Questo fa sì che dette pratiche possano essere assimilate da persone appartenenti a qualunque tipo di
confessione religiosa. Durante i seminari e le conferenze che organizziamo, a nessuno viene chiesto in
cosa crede. A nessuno viene chiesto se sia ateo, protestante, buddista, agnostico e così via. Alle
persone vengono semplicemente insegnate una serie di pratiche che possono essere d’aiuto per
l’evoluzione personale. Si può quindi dire che si tratta di uno strumento neutro che non entra in
conflitto con nessun tipo di credenza, ideologia o fede religiosa, ma che può servire a rafforzare la
stessa confessione religiosa dell’individuo, portando quindi un cristiano a vivere il cristianesimo in modo
più significativo, un buddista a vivere il buddismo in modo più significativo, e così via. L’evoluzione
interiore però determina anche un’evoluzione esterna. Questo è ciò che, sulle Ande, si chiama “karpay”,
potere personale. L’arte andina fornisce soltanto gli strumenti per intraprendere un cammino verso
l’eccellenza in qualsiasi cosa si desideri fare. Ovviamente non si tratta dell’unico strumento esistente in
grado di fare questo. Si può inserire la tradizione spirituale andina nel panorama delle tecniche spirituali
presenti in tutto il continente americano, dall’Alaska alla Terra del Fuoco. La caratteristica comune alla
maggior parte delle tecniche spirituali presenti in questo territorio è di lavorare con l’energia. Per
fornire uno spunto comparativo possiamo dire che nel nostro “vecchio mondo” la pratica spirituale per
eccellenza è la preghiera mentre, per quanto riguarda l’Oriente possiamo considerare la meditazione.

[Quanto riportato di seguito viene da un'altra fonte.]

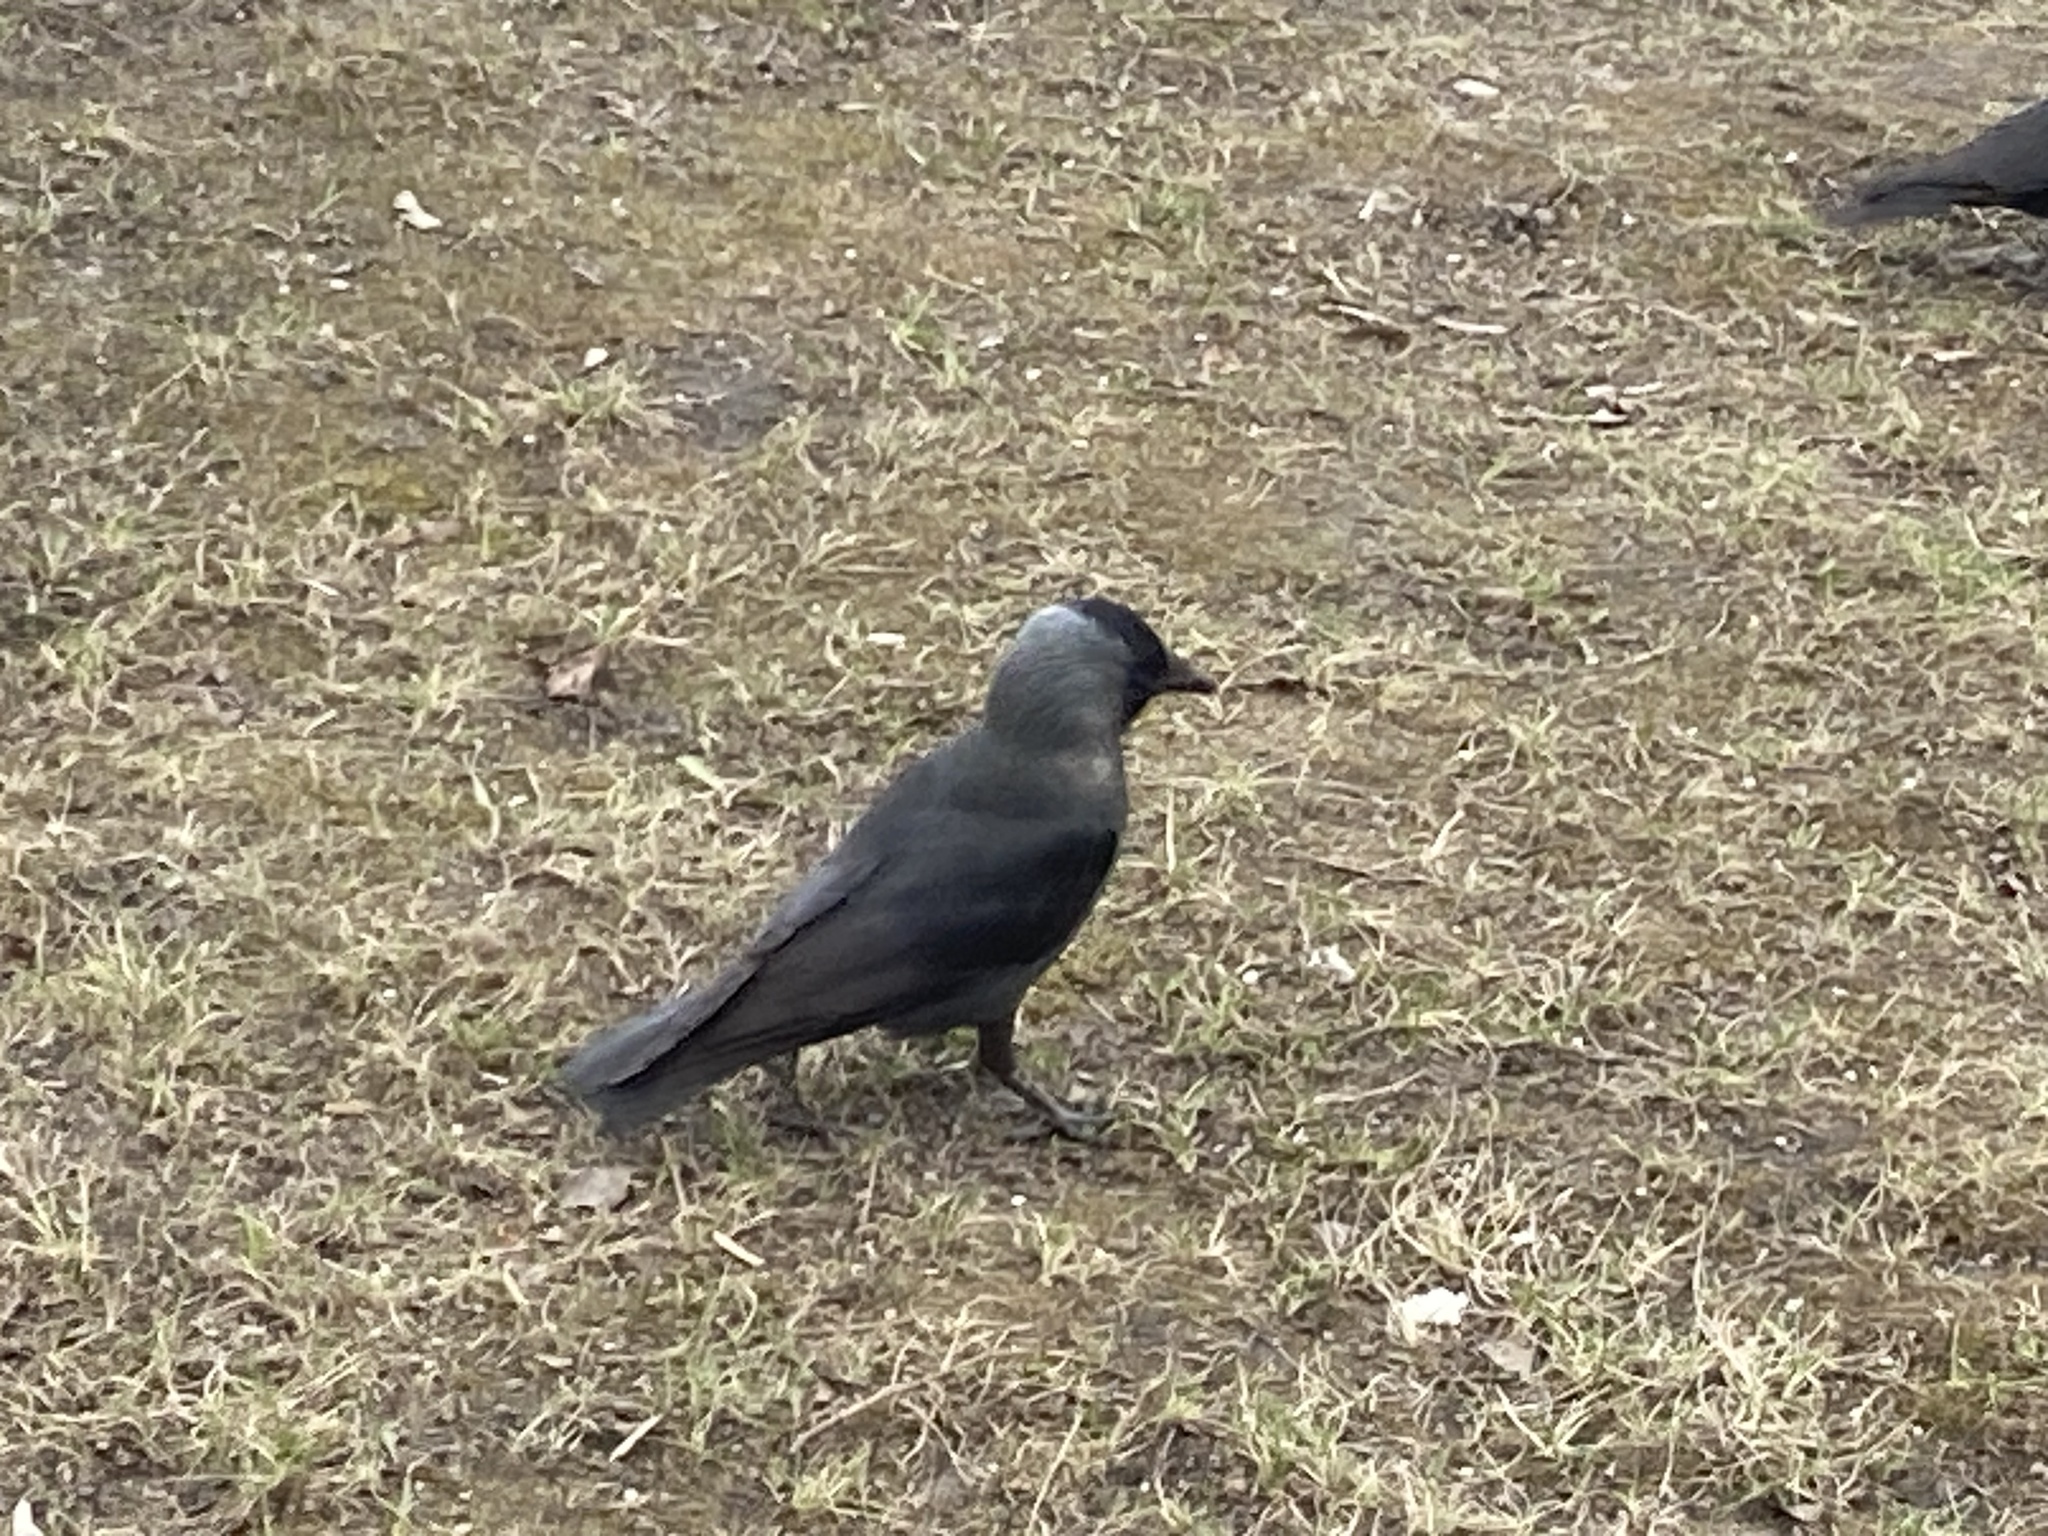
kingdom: Animalia
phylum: Chordata
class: Aves
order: Passeriformes
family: Corvidae
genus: Coloeus
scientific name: Coloeus monedula
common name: Western jackdaw
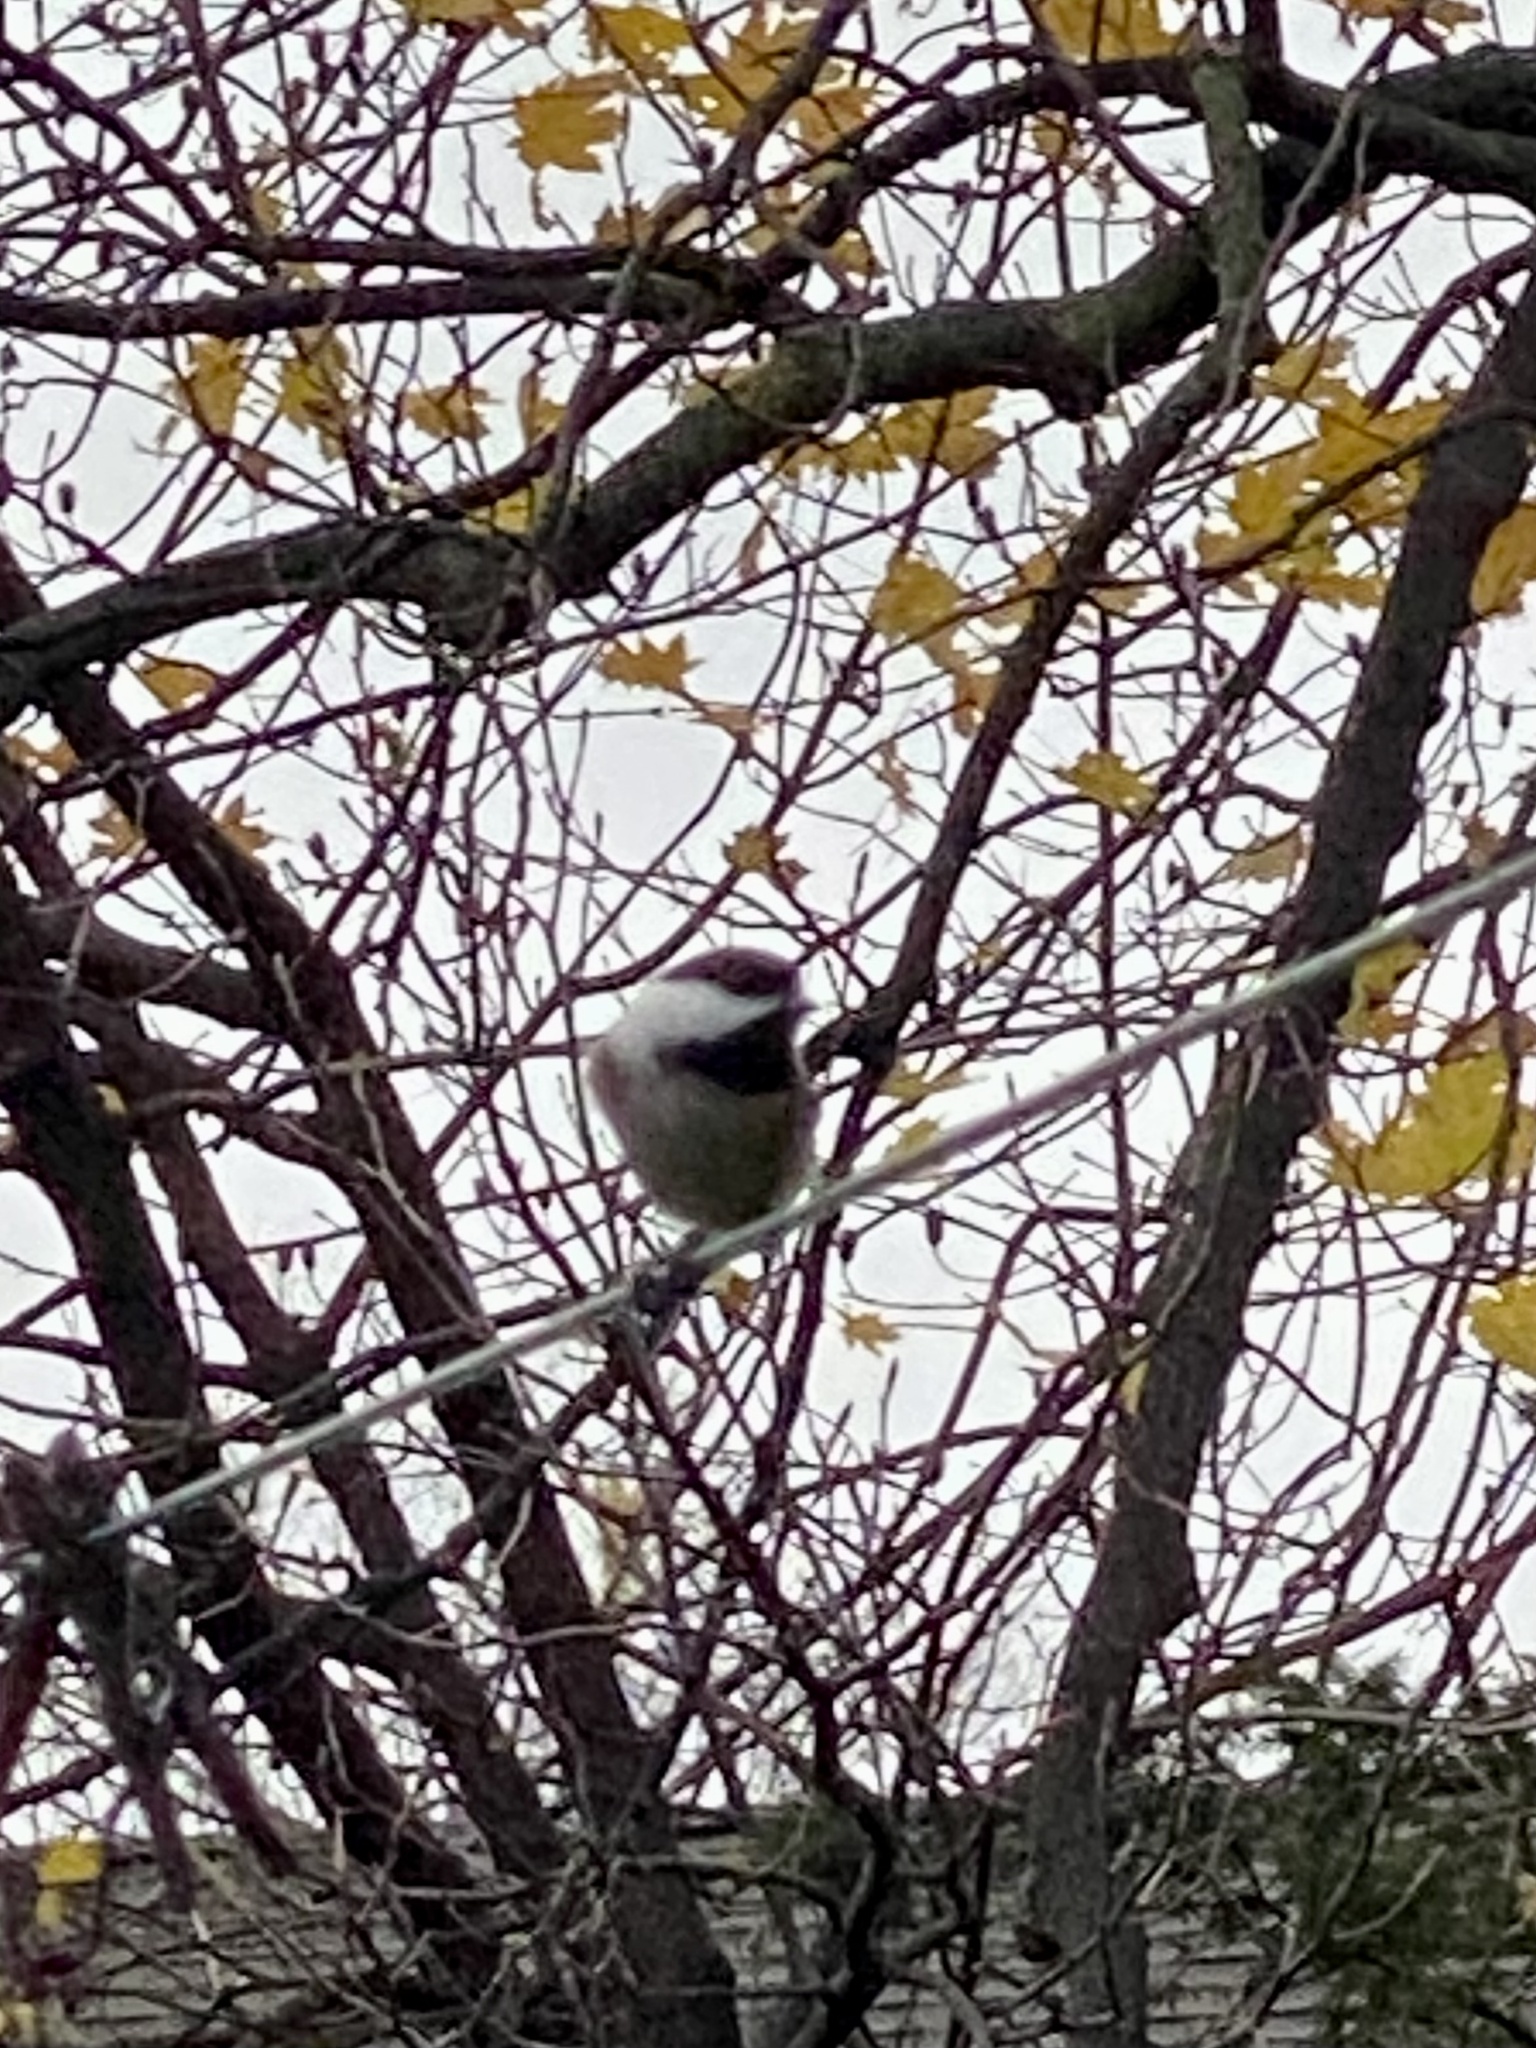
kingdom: Animalia
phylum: Chordata
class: Aves
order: Passeriformes
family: Paridae
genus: Poecile
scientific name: Poecile atricapillus
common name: Black-capped chickadee
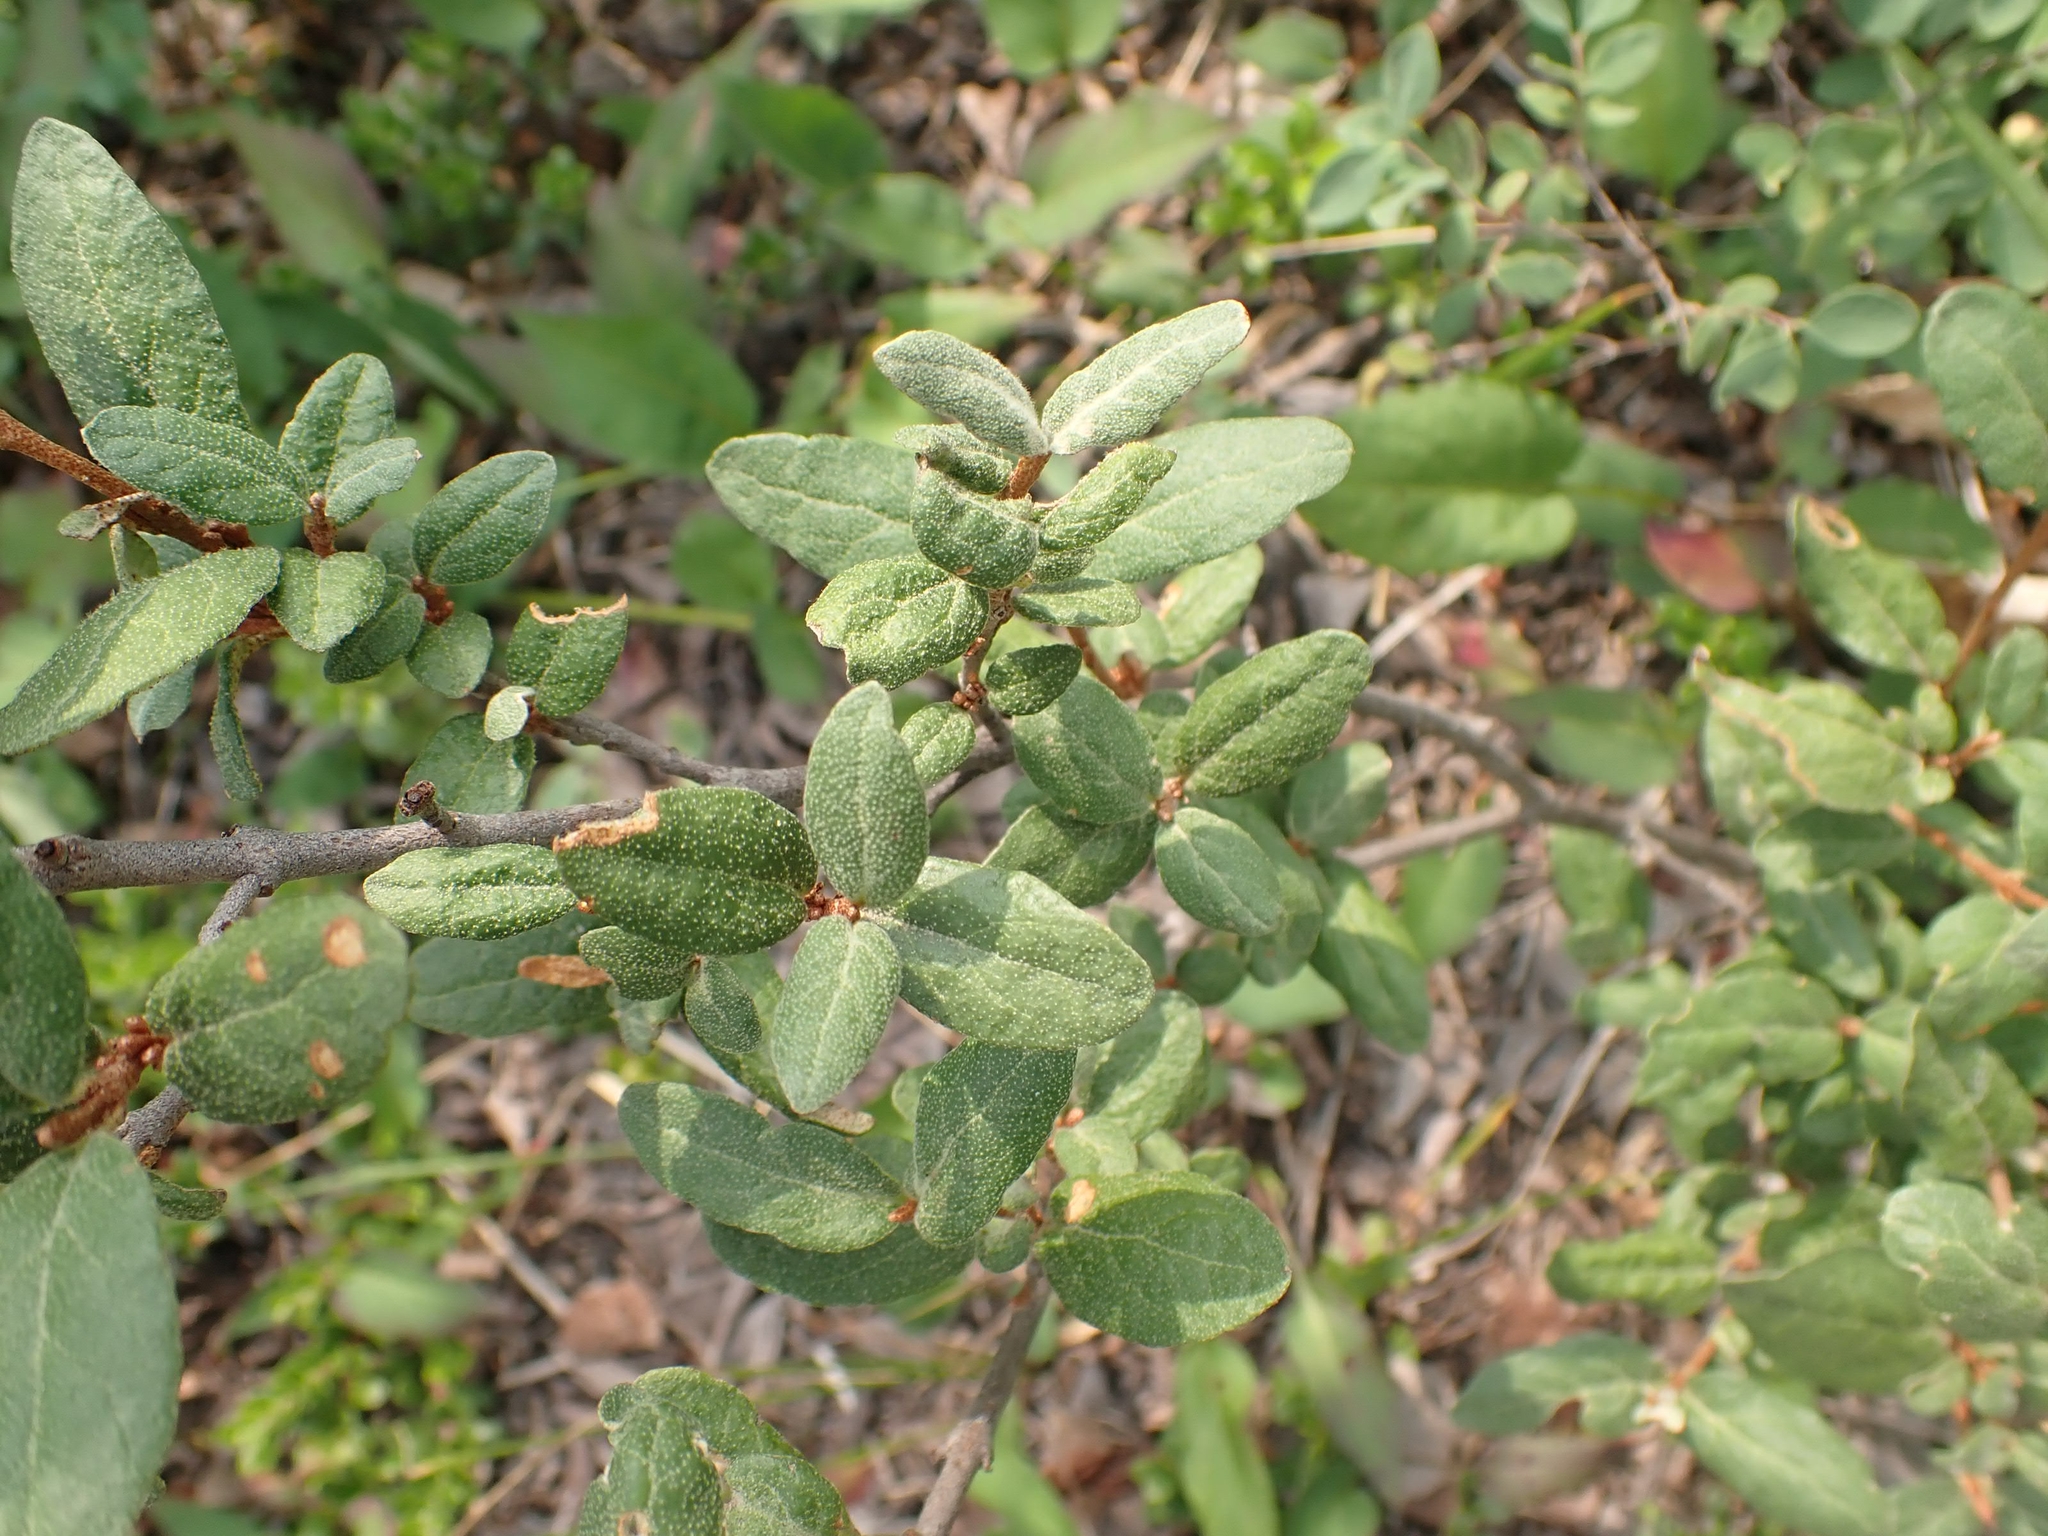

Possiamo concludere quindi che così come la preghiera sta all’occidente, e la meditazione all’Oriente,
allo stesso modo il lavoro energetico sta alle Americhe e, nel nostro caso specifico, anche alle Ande del
Perù. Infine un ultimo tema fondamentale. C’è una regola nell’arte andina, un comandamento. Sulle
Ande, ogni volta che l’Assoluto si manifesta dice: “Ayninacuichis” che vuol dire “praticate l’ayni, mettete
in pratica la reciprocità sacra”. L’ayni è il principio di reciprocità secondo il quale tutto il cosmo fluisce.
Questo è quindi il “comandamento andino”: scambiare e condividere con generosità.